> Task to carry out: Print the entries exactly; skip the pictures.

Saved entries

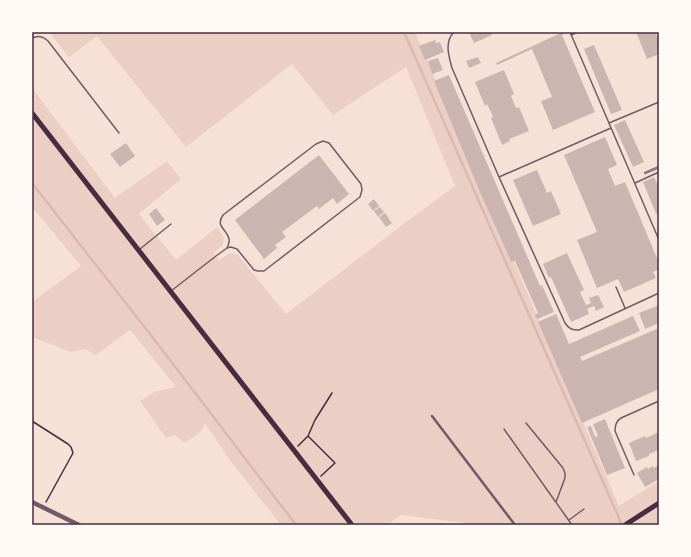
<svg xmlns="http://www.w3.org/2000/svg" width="691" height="557" font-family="'Playfair Display',serif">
  <rect width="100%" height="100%" fill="#f7e1d7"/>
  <path fill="#ebcfc5" d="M 49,32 L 415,32 L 619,506 L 659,481 L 659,525 L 466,525 L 465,523 L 401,515 L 387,525 L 281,525 L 226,455 L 205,423 L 200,433 L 184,443 L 175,435 L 166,438 L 140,401 L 154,392 L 176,387 L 130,330 L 96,355 L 85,349 L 71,352 L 32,337 L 32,302 L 81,266 L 32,207 L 32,88 L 115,198 L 167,161 L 181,179 L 139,214 L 176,260 L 217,227 L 224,237 L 223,245 L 213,253 L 219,260 L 230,253 L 237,254 L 286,314 L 410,219 L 455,186 L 406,67 L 333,115 L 292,64 L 186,147 L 97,36 L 69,57 Z"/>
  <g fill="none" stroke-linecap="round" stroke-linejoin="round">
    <path stroke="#dcb8b0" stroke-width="2.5" d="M 404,32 L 622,525
      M 32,183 L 157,343 L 296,525"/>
  </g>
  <path fill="#ccb4b1" d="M 469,32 L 490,32 L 492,35 L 474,43 Z
    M 563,32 L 566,32 L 562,35 L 595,112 L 553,130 L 541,101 L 552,97 L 532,49 L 497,65 L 496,63 Z
    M 636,32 L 655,32 L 659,41 L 659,54 L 647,59 Z
    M 435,40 L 436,43 L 440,42 L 444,52 L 425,60 L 419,46 Z
    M 594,45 L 622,110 L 611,114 L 584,49 Z
    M 478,57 L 481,63 L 469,68 L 466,61 Z
    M 438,58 L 443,70 L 432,74 L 428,61 Z
    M 504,70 L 514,94 L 511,96 L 516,108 L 519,107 L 529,131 L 509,139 L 510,141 L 502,145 L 491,118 L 493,117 L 487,104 L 485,106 L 475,82 Z
    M 449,75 L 540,286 L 542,285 L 554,312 L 537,319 L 535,315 L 538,313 L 515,261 L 511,262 L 506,250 L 480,192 L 434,81 Z
    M 625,120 L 644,162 L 633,167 L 614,125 Z
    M 605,137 L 617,165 L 608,169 L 615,186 L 625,182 L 659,263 L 659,269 L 653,272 L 656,278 L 624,292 L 618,279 L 597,288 L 577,240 L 597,232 L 564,155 Z
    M 126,143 L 135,156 L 120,167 L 110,154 Z
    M 319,155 L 349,194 L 337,204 L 333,198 L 319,209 L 317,206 L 282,232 L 286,237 L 275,245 L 277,248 L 264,259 L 235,220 Z
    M 537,170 L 547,193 L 551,191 L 561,214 L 533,226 L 513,180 Z
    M 654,177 L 659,187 L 659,213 L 656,214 L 643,182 Z
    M 374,199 L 379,206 L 373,211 L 368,204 Z
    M 380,207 L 384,212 L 378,217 L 374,211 Z
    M 156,208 L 165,220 L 157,226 L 149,214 Z
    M 385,213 L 392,223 L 386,227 L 379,217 Z
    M 567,253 L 584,290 L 580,292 L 586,305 L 591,303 L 589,298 L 598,295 L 604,307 L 596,311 L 594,306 L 587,309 L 589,314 L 571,322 L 551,277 L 549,278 L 543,264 Z
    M 659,305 L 659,323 L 645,329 L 639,313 Z
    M 556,314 L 569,344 L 633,316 L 640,331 L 580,357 L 582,361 L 659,328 L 659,389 L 582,423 L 538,322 Z
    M 605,419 L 625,468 L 607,475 L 587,427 L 591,426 L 595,437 L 598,436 L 593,424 Z
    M 659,432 L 659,450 L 649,454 L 649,456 L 636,461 L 629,443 L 645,436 L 646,438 Z
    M 659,465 L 659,479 L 645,487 L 637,473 L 647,467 L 648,469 L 653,466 L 654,468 Z"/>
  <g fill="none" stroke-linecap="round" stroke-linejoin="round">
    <path stroke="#4a2c40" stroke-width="1.5" d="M 32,421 L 68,444 L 71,447 L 73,453 L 46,502
      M 308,436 L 315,420 L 332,393
      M 298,446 L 308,436 L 335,463 L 321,476"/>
    <path stroke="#755966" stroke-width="1.5" d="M 454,32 C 444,42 449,57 452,68 L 499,177 L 565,323 C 569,329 572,330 579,330 L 659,293
      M 570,32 L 659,240
      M 571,35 L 578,32
      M 32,38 C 38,35 43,36 48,41 L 119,133
      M 609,123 L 659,102
      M 499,177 L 611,128
      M 635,183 L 659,172
      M 140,249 L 171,224
      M 616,287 L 625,308
      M 171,291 L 216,256 L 227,248 L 231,247 L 237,249 L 254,270 L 258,271 L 264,271 L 360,197 L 362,190 L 361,184 L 329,143 L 323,141 L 316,144 L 223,215 C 215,227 227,229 229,239 C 230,242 228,245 227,248
      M 526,423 L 563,468 L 565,473 L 565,478 L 556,502
      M 504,429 L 572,525
      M 634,475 L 615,431 C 615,426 616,421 621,418 L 659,401
      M 569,520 L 584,509
      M 658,525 L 659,524"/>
    <path stroke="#755966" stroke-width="2.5" d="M 432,416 L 515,525"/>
    <path stroke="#755966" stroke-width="4.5" d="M 32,502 L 79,525"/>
    <path stroke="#4a2c40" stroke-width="5" d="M 32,113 L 352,525
      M 625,525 L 659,503"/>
    <path stroke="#8f747c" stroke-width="2.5" d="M 645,173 L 659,167"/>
  </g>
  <rect width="691" height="557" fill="none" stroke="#fffaf5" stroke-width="66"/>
  <rect x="33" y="33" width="625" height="491" fill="none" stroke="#4a2c40" stroke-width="1.5"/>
</svg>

> Answer for the task:
<svg xmlns="http://www.w3.org/2000/svg" width="691" height="557" font-family="'Playfair Display',serif">
  <rect width="100%" height="100%" fill="#f7e1d7"/>
  <path fill="#ebcfc5" d="M 49,32 L 415,32 L 619,506 L 659,481 L 659,525 L 466,525 L 465,523 L 401,515 L 387,525 L 281,525 L 226,455 L 205,423 L 200,433 L 184,443 L 175,435 L 166,438 L 140,401 L 154,392 L 176,387 L 130,330 L 96,355 L 85,349 L 71,352 L 32,337 L 32,302 L 81,266 L 32,207 L 32,88 L 115,198 L 167,161 L 181,179 L 139,214 L 176,260 L 217,227 L 224,237 L 223,245 L 213,253 L 219,260 L 230,253 L 237,254 L 286,314 L 410,219 L 455,186 L 406,67 L 333,115 L 292,64 L 186,147 L 97,36 L 69,57 Z"/>
  <g fill="none" stroke-linecap="round" stroke-linejoin="round">
    <path stroke="#dcb8b0" stroke-width="2.5" d="M 404,32 L 622,525
      M 32,183 L 157,343 L 296,525"/>
  </g>
  <path fill="#ccb4b1" d="M 469,32 L 490,32 L 492,35 L 474,43 Z
    M 563,32 L 566,32 L 562,35 L 595,112 L 553,130 L 541,101 L 552,97 L 532,49 L 497,65 L 496,63 Z
    M 636,32 L 655,32 L 659,41 L 659,54 L 647,59 Z
    M 435,40 L 436,43 L 440,42 L 444,52 L 425,60 L 419,46 Z
    M 594,45 L 622,110 L 611,114 L 584,49 Z
    M 478,57 L 481,63 L 469,68 L 466,61 Z
    M 438,58 L 443,70 L 432,74 L 428,61 Z
    M 504,70 L 514,94 L 511,96 L 516,108 L 519,107 L 529,131 L 509,139 L 510,141 L 502,145 L 491,118 L 493,117 L 487,104 L 485,106 L 475,82 Z
    M 449,75 L 540,286 L 542,285 L 554,312 L 537,319 L 535,315 L 538,313 L 515,261 L 511,262 L 506,250 L 480,192 L 434,81 Z
    M 625,120 L 644,162 L 633,167 L 614,125 Z
    M 605,137 L 617,165 L 608,169 L 615,186 L 625,182 L 659,263 L 659,269 L 653,272 L 656,278 L 624,292 L 618,279 L 597,288 L 577,240 L 597,232 L 564,155 Z
    M 126,143 L 135,156 L 120,167 L 110,154 Z
    M 319,155 L 349,194 L 337,204 L 333,198 L 319,209 L 317,206 L 282,232 L 286,237 L 275,245 L 277,248 L 264,259 L 235,220 Z
    M 537,170 L 547,193 L 551,191 L 561,214 L 533,226 L 513,180 Z
    M 654,177 L 659,187 L 659,213 L 656,214 L 643,182 Z
    M 374,199 L 379,206 L 373,211 L 368,204 Z
    M 380,207 L 384,212 L 378,217 L 374,211 Z
    M 156,208 L 165,220 L 157,226 L 149,214 Z
    M 385,213 L 392,223 L 386,227 L 379,217 Z
    M 567,253 L 584,290 L 580,292 L 586,305 L 591,303 L 589,298 L 598,295 L 604,307 L 596,311 L 594,306 L 587,309 L 589,314 L 571,322 L 551,277 L 549,278 L 543,264 Z
    M 659,305 L 659,323 L 645,329 L 639,313 Z
    M 556,314 L 569,344 L 633,316 L 640,331 L 580,357 L 582,361 L 659,328 L 659,389 L 582,423 L 538,322 Z
    M 605,419 L 625,468 L 607,475 L 587,427 L 591,426 L 595,437 L 598,436 L 593,424 Z
    M 659,432 L 659,450 L 649,454 L 649,456 L 636,461 L 629,443 L 645,436 L 646,438 Z
    M 659,465 L 659,479 L 645,487 L 637,473 L 647,467 L 648,469 L 653,466 L 654,468 Z"/>
  <g fill="none" stroke-linecap="round" stroke-linejoin="round">
    <path stroke="#4a2c40" stroke-width="1.5" d="M 32,421 L 68,444 L 71,447 L 73,453 L 46,502
      M 308,436 L 315,420 L 332,393
      M 298,446 L 308,436 L 335,463 L 321,476"/>
    <path stroke="#755966" stroke-width="1.5" d="M 454,32 C 444,42 449,57 452,68 L 499,177 L 565,323 C 569,329 572,330 579,330 L 659,293
      M 570,32 L 659,240
      M 571,35 L 578,32
      M 32,38 C 38,35 43,36 48,41 L 119,133
      M 609,123 L 659,102
      M 499,177 L 611,128
      M 635,183 L 659,172
      M 140,249 L 171,224
      M 616,287 L 625,308
      M 171,291 L 216,256 L 227,248 L 231,247 L 237,249 L 254,270 L 258,271 L 264,271 L 360,197 L 362,190 L 361,184 L 329,143 L 323,141 L 316,144 L 223,215 C 215,227 227,229 229,239 C 230,242 228,245 227,248
      M 526,423 L 563,468 L 565,473 L 565,478 L 556,502
      M 504,429 L 572,525
      M 634,475 L 615,431 C 615,426 616,421 621,418 L 659,401
      M 569,520 L 584,509
      M 658,525 L 659,524"/>
    <path stroke="#755966" stroke-width="2.5" d="M 432,416 L 515,525"/>
    <path stroke="#755966" stroke-width="4.5" d="M 32,502 L 79,525"/>
    <path stroke="#4a2c40" stroke-width="5" d="M 32,113 L 352,525
      M 625,525 L 659,503"/>
    <path stroke="#8f747c" stroke-width="2.5" d="M 645,173 L 659,167"/>
  </g>
  <rect width="691" height="557" fill="none" stroke="#fffaf5" stroke-width="66"/>
  <rect x="33" y="33" width="625" height="491" fill="none" stroke="#4a2c40" stroke-width="1.5"/>
</svg>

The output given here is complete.